» How to complete this task:
Among the lines of the records below, copy those that hold the word "Benutzers".

» Input for this task:
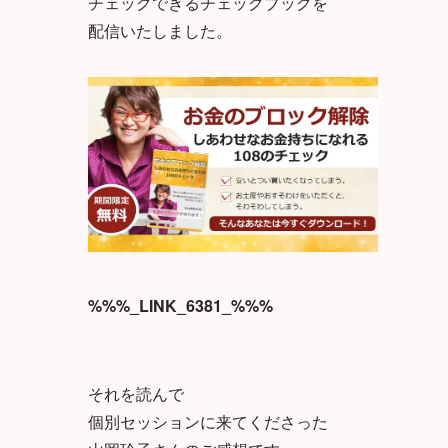
チェックできるチェックブックを
配信いたしました。
%%%_LINK_6381_%%%
それを読んで
個別セッションに来てくださった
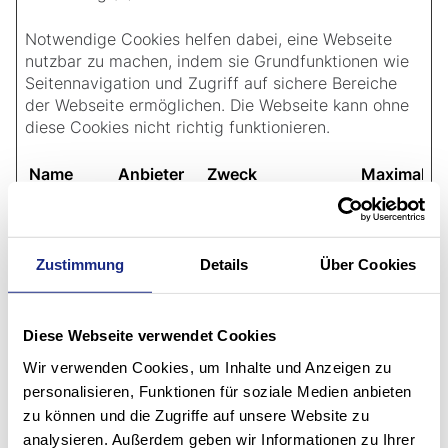
Notwendige Cookies helfen dabei, eine Webseite
nutzbar zu machen, indem sie Grundfunktionen wie
Seitennavigation und Zugriff auf sichere Bereiche
der Webseite ermöglichen. Die Webseite kann ohne
diese Cookies nicht richtig funktionieren.
Name
Anbieter
Zweck
Maximale
Speicherda
CookieCon
keyvisual.s
Speichert den
1 Jahr
sent [x2]
toecklin.co
Zustimmungsstatu
m
s des Benutzers für
Cookiebot
Cookies auf der
Zustimmung
Details
Über Cookies
aktuellen Domäne.
fe_typo_us
www.stoe
Behält die
Sitzung
er
cklin.com
Zustände des
Diese Webseite verwendet Cookies
Benutzers bei allen
Seitenanfragen bei.
Wir verwenden Cookies, um Inhalte und Anzeigen zu
personalisieren, Funktionen für soziale Medien anbieten
zu können und die Zugriffe auf unsere Website zu
Statistiken (2)
analysieren. Außerdem geben wir Informationen zu Ihrer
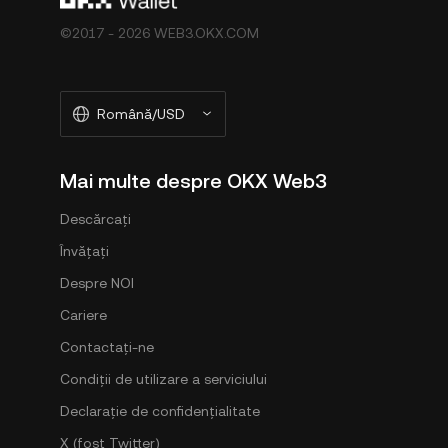
©2017 - 2026 WEB3.OKX.COM
Română/USD
Mai multe despre OKX Web3
Descărcați
Învățați
Despre NOI
Cariere
Contactați-ne
Condiții de utilizare a serviciului
Declarație de confidențialitate
X (fost Twitter)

» Solution for this problem:
s des Benutzers für
Benutzers bei allen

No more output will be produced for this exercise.